Then, the Argus-slaying messenger (of the gods) answered her (thus): “So, send (him) off now, and be wary of the wrath of Zeus, lest one day, in his malice, he may treat you harshly in some way.”

Ll. 148-191. Calypso promises to free Odysseus.

Speaking thus, the mighty killer of Argus went his way; and the queenly nymph went to great-hearted Odysseus, since she had hearkened to the message of Zeus. She found him sitting on the shore; his eyes were never dry of tears, and life’s sweetness was ebbing away (from him) in tearful longing for his journey home, since the nymph no longer pleased him. Although, at night, he had to sleep (with her) in the hollow cavern, the unwilling beside the willing, by day he would sit on the rocks and sands, rending his heart with tears, and groans, and sorrows, and he continued to stare at the barren sea, shedding tears. Then, coming close (to him), the most divine of goddesses addressed (him thus): “Unhappy (man), lament here no longer, I pray (you), nor pine away your life. For, even now, with a very ready heart, I will send you on your way. But come, cut some long timbers with this ax make ready a broad raft; and construct a half-deck high above it, so that it can carry you over the misty deep. And I will place within (it) food, and water and red wine satisfying to your taste, which should curb your hunger, and I shall clothe (you) in raiment; then, I shall send a fair wind behind you, so that you may return to your native land quite unscathed, if the gods who hold broad heaven will (it), for they are stronger (than I) both in planning and in fulfilment.

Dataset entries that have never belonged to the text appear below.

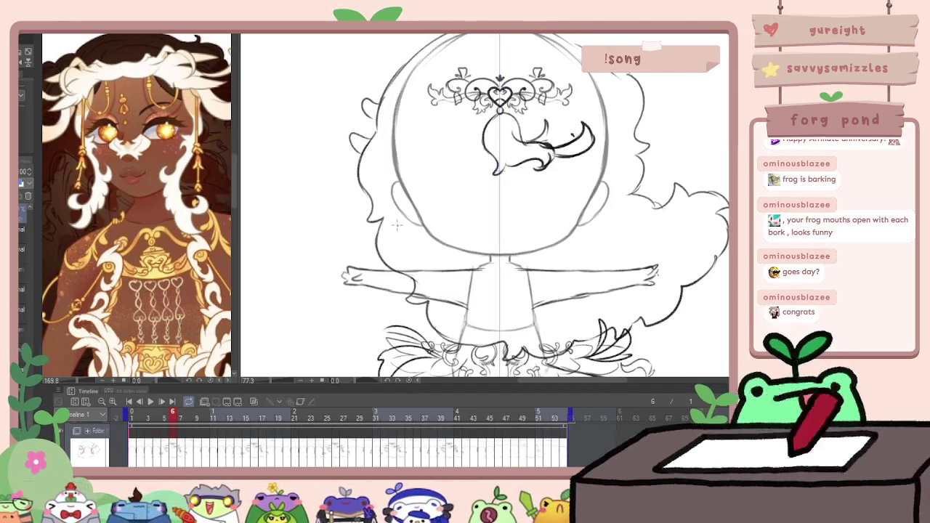
On frame 7, draw red curves under both eyes and a red strand down the face
key("Right")
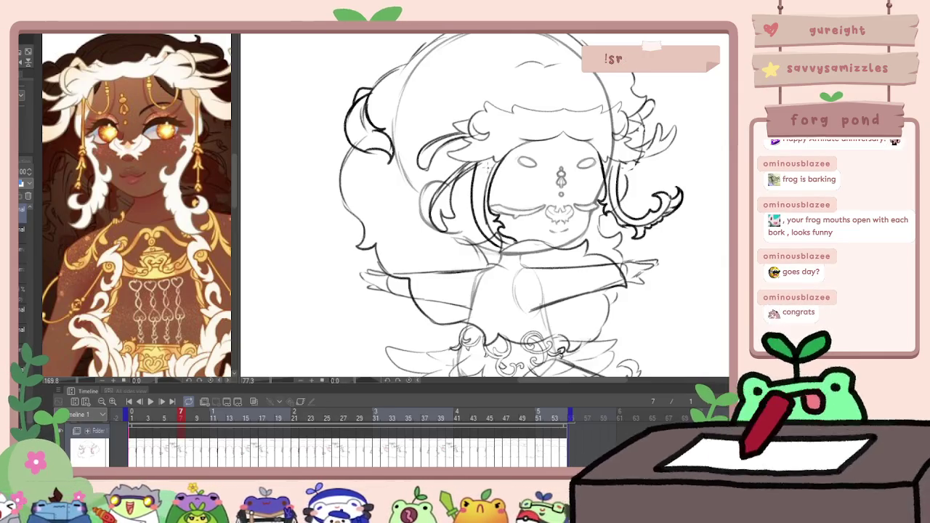
left_click_drag(519, 158, 522, 147)
mouse_move(474, 164)
left_mouse_down()
mouse_move(520, 149)
mouse_move(627, 167)
left_mouse_up()
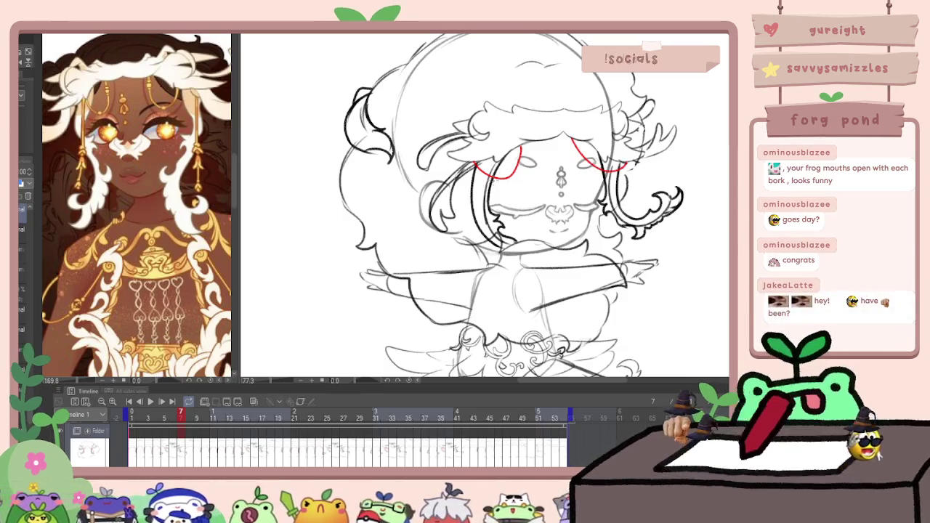
mouse_move(474, 166)
left_mouse_down()
mouse_move(528, 231)
mouse_move(546, 232)
left_mouse_up()
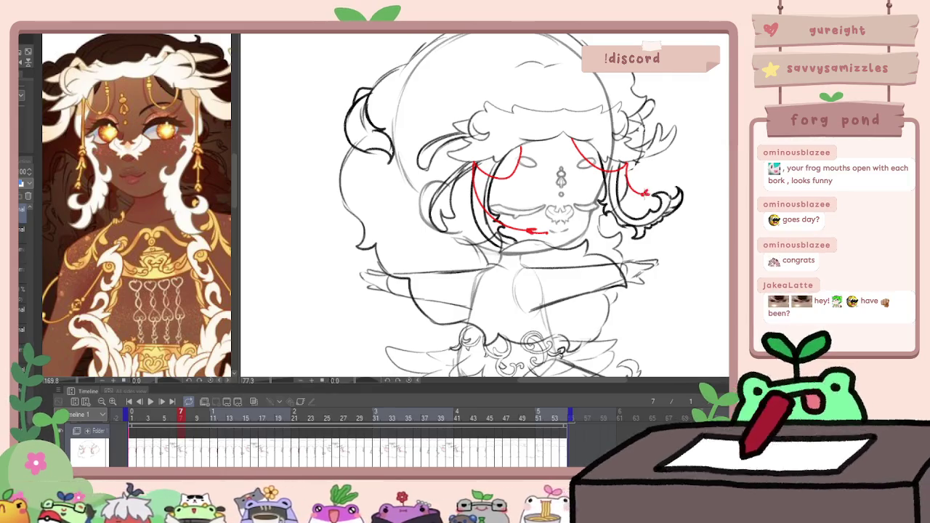
On frame 8, draw a red curve around the right eye and a strand down the left side
key("Right")
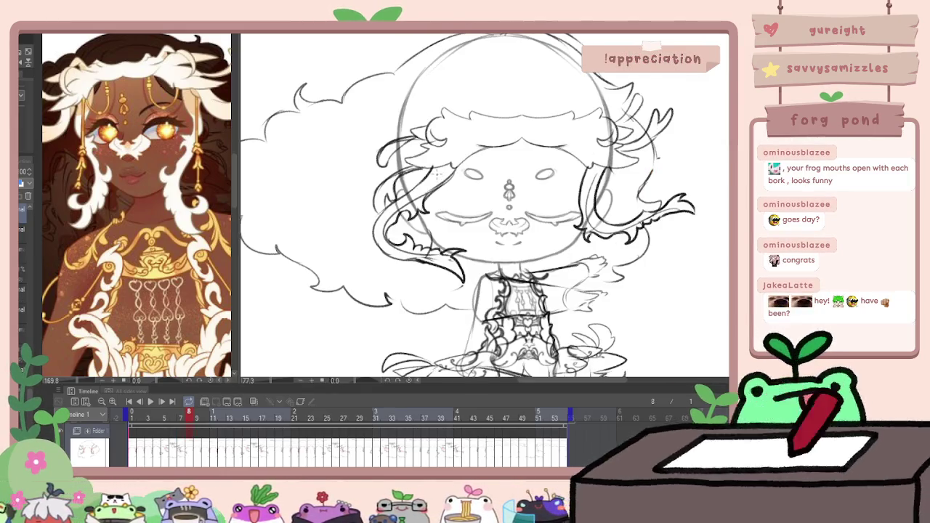
key("Left")
key("Right")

So she spoke, and the noble much-enduring Odysseus shuddered, and spoke to her and addressed (her) in these winged words: “Goddess, you are planning something other than this, and not just my send-off, when you bid me traverse the great depths of the sea, dread and grievous (that they are); no trim swift-flying ships, exulting in the winds of Zeus, pass over (it). But I shall not set foot in a raft against your wishes, unless, goddess, you take it upon yourself to swear a mighty oath to me, that you are not plotting some terrible misery to myself.”

So she spoke, but Calypso, most divine of goddesses, smiled, and stroked him with her hand, and she spoke these words (to him) as she uttered (them) aloud: “You are truly a knave, and (what) a devious (mind) you have, that you should be minded to utter such words (to me). Now, let earth and the broad heaven above and the down-flowing waters of the Styx, which are (the source) of the greatest and the most fearful oath for the blessed gods in this earth, be my witness that I am not plotting some terrible misery to yourself. But I shall be minded, and shall consider within myself, what things I should be resolved to do for myself, whenever such a need should come upon me; For I, too, have a mind (that is) righteous, for the heart in this breast (of mine is) not made of iron, but is full of compassion.”

Ll. 192-261. Odysseus builds his raft.

So saying, the most divine of goddesses went her way swiftly; and then he followed in the footsteps of the goddess. Goddess and man came to the hollow cavern, and there he sat down on the chair from which Hermes had (just) got up, and the nymph set beside him all (manner of) food to eat and drink, such as mortal men consume. And she, herself, took her seat facing the divine Odysseus, and her handmaids placed ambrosia and nectar beside her. And they put out their hands to the good things lying ready before (them). But, when they had had their fill of food and drink, Calypso, most divine of goddesses, began her speech with these (words): “Zeus-born son of Laertes, ever resourceful Odysseus, so you now wish to go home to your native land at once, (do you)? Well then, may you still have joy (of it)! If you could know in your mind how many troubles fate has in store for you before you reach your native land, you would remain here with me on this very spot and guard this house, and you would be immortal, yet still desiring to see your wife, for whom you long all the time every day. In very truth, I claim not to be inferior to her, either in form or in stature, since it is not seemly in any way that mortals should compete with immortals in body and looks.”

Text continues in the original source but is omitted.